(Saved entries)
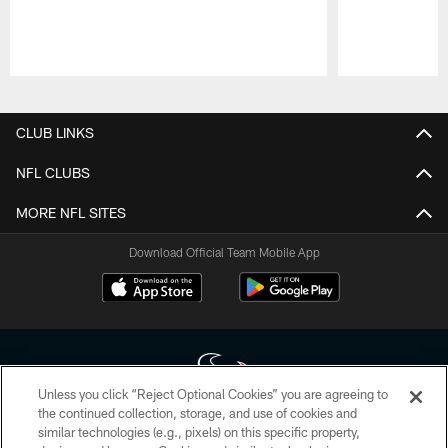
Pause
Play
CLUB LINKS
NFL CLUBS
MORE NFL SITES
Download Official Team Mobile App
Unless you click “Reject Optional Cookies” you are agreeing to
the continued collection, storage, and use of cookies and
similar technologies (e.g., pixels) on this specific property,
Copyright © 2026 Houston Texans. All rights reserved. No portion of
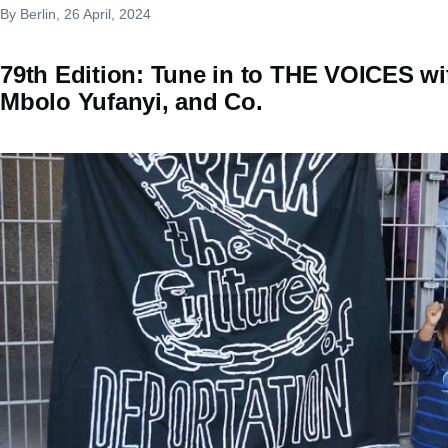
By
Berlin
, 26 April, 2024
79th Edition: Tune in to THE VOICES wi
Mbolo Yufanyi, and Co.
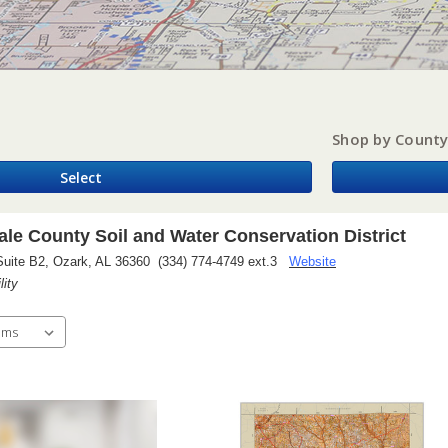
Shop by Count
Select
le County Soil and Water Conservation District
Suite B2, Ozark, AL 36360 (334) 774-4749 ext.3
Website
lity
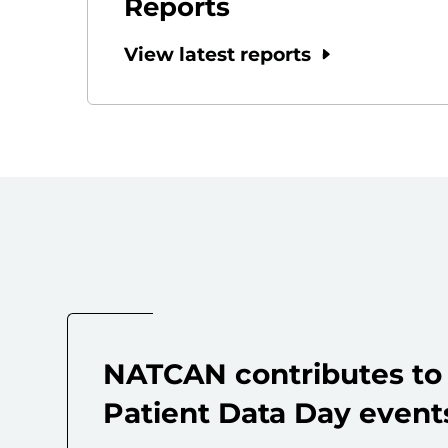
Reports
View latest reports
NATCAN contributes to 
Patient Data Day event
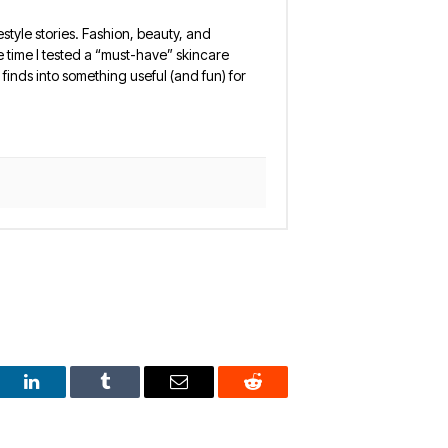
estyle stories. Fashion, beauty, and
 the time I tested a “must-have” skincare
finds into something useful (and fun) for
est
LinkedIn
Tumblr
Email
Reddit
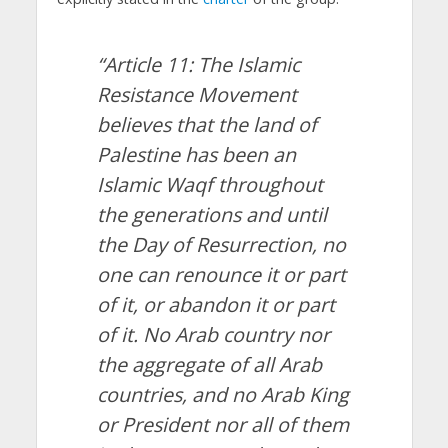
“Article 11: The Islamic
Resistance Movement
believes that the land of
Palestine has been an
Islamic Waqf throughout
the generations and until
the Day of Resurrection, no
one can renounce it or part
of it, or abandon it or part
of it. No Arab country nor
the aggregate of all Arab
countries, and no Arab King
or President nor all of them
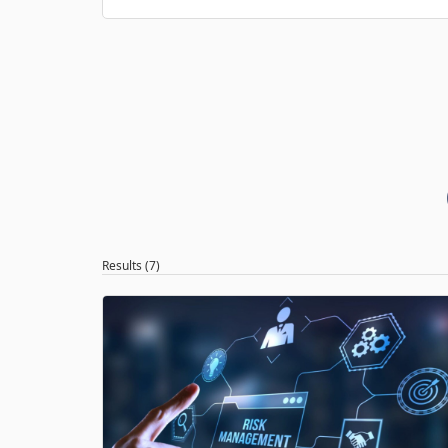
Results (7)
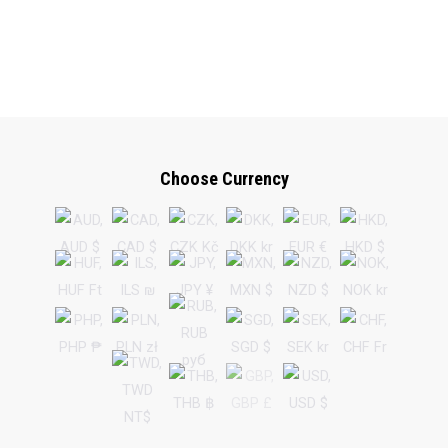
Choose Currency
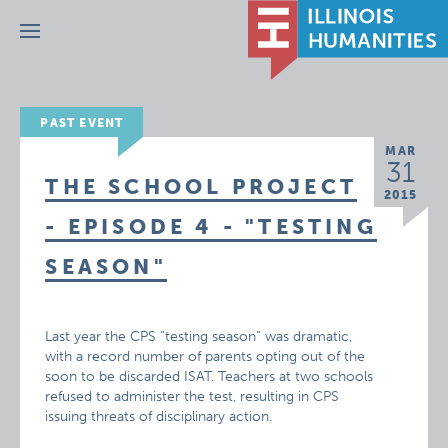
Menu
PAST EVENT
MAR
31
THE SCHOOL PROJECT
2015
- EPISODE 4 - "TESTING
SEASON"
Last year the CPS “testing season” was dramatic,
with a record number of parents opting out of the
soon to be discarded ISAT. Teachers at two schools
refused to administer the test, resulting in CPS
issuing threats of disciplinary action.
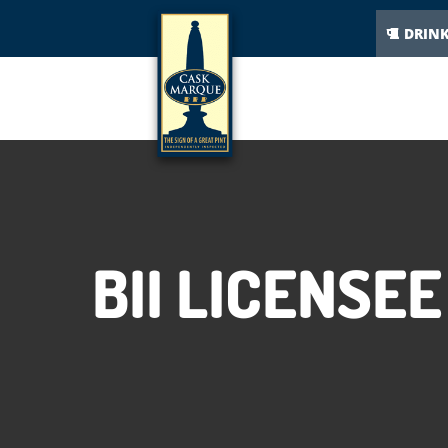
DRIN
BII LICENSE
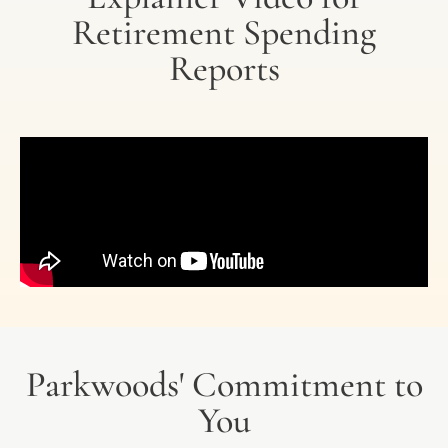
Retirement Spending
Reports
Parkwoods' Commitment to
You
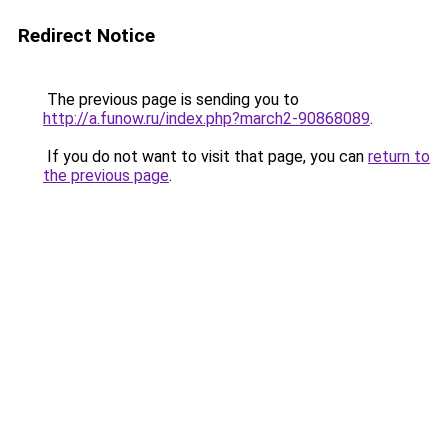
Redirect Notice
The previous page is sending you to
http://a.funow.ru/index.php?march2-90868089
.
If you do not want to visit that page, you can
return to
the previous page
.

** WHAT TO DO **
Your answer must be the exact lines of the records from the first one through the line containing "similar technologies (e.g., pixels)", with no pictures in it.

** ANSWER BOX **
Pause
Play
CLUB LINKS
NFL CLUBS
MORE NFL SITES
Download Official Team Mobile App
Unless you click “Reject Optional Cookies” you are agreeing to
the continued collection, storage, and use of cookies and
similar technologies (e.g., pixels) on this specific property,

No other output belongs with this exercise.